BMJ  2005;331:1355 (10 December), doi:10.1136/bmj.331.7529.1355-a

News

Sally Clark pathologist removed from Home Office list

Clare Dyer, legal correspondent

BMJ

Alan Williams, the forensic pathologist who failed to disclose the results of microbiology tests about Sally Clark's second son at her murder trial, was last week struck off the list of home office accredited pathologists.

A pathology disciplinary tribunal for the Home Office ruled that Dr Williams "fell short of the standards required of a Home Office accredited forensic pathologist in failing to refer in his postmortem report to the microbiological tests which he had commissioned."

Mrs Clark's conviction for killing her two baby sons, Christopher and Harry, was quashed on a second appeal in 2003 after she spent three and a half years in jail for murder. Dr Williams' failure to disclose test results which showed the presence of Staphylococcus aureus in tissue samples from Harry's body, raising the possibility that he had died from natural causes, was the main ground for allowing her appeal. Flawed statistical evidence from the paediatrician Roy Meadow was only a secondary ground.

Dr Alan Williams did not think that the microbiological tests in the case of Harry Clark were relevant to the postmortem

Credit: STEVE MAISEY/REX

Last June, Dr Williams was barred for three years by the General Medical Council from working for the Home Office or coroners, although he was allowed to continue as a consultant histopathologist at Maccles-field General Hospital. He is appealing against the ban.

The three man home office tribunal—a QC, a pathologist, and a senior police officer—said that its ruling would not preclude Dr Williams permanently from reapplying for accreditation. "If he were to make such an application then it should be considered by the appropriate authority on its merits, giving such weight as is considered appropriate to the findings of this tribunal and Dr Williams's response to them," the panel said.
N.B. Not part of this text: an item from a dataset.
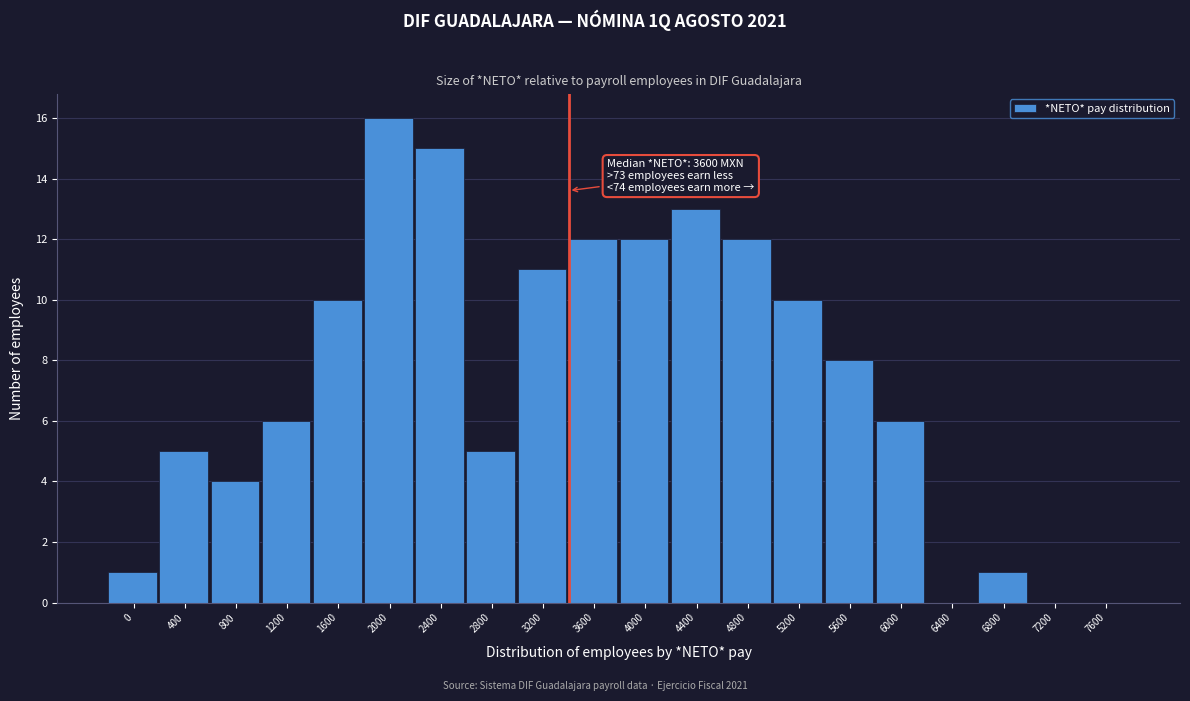

Reading left to right, extract all data points from this chart.

0=1	400=5	800=4	1200=6	1600=10	2000=16	2400=15	2800=5	3200=11	3600=12	4000=12	4400=13	4800=12	5200=10	5600=8	6000=6	6400=0	6800=1	7200=0	7600=0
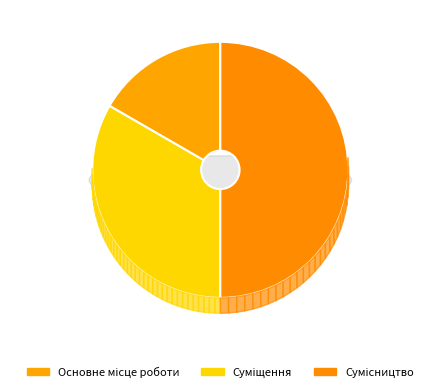

Which category has the biggest portion of the pie?

Сумісництво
The tribunal found that Dr Williams had not intended to mislead, but held that his action in not disclosing the microbiology results was "deliberate and not the result of an oversight." Nor was it an isolated lapse, the tribunal said, because on several occasions before and during the trial he should have disclosed the results but failed to do so.

Dr Williams told the tribunal that he thought the results were irrelevant at the time and still thought so, though he now accepts that he should have disclosed them.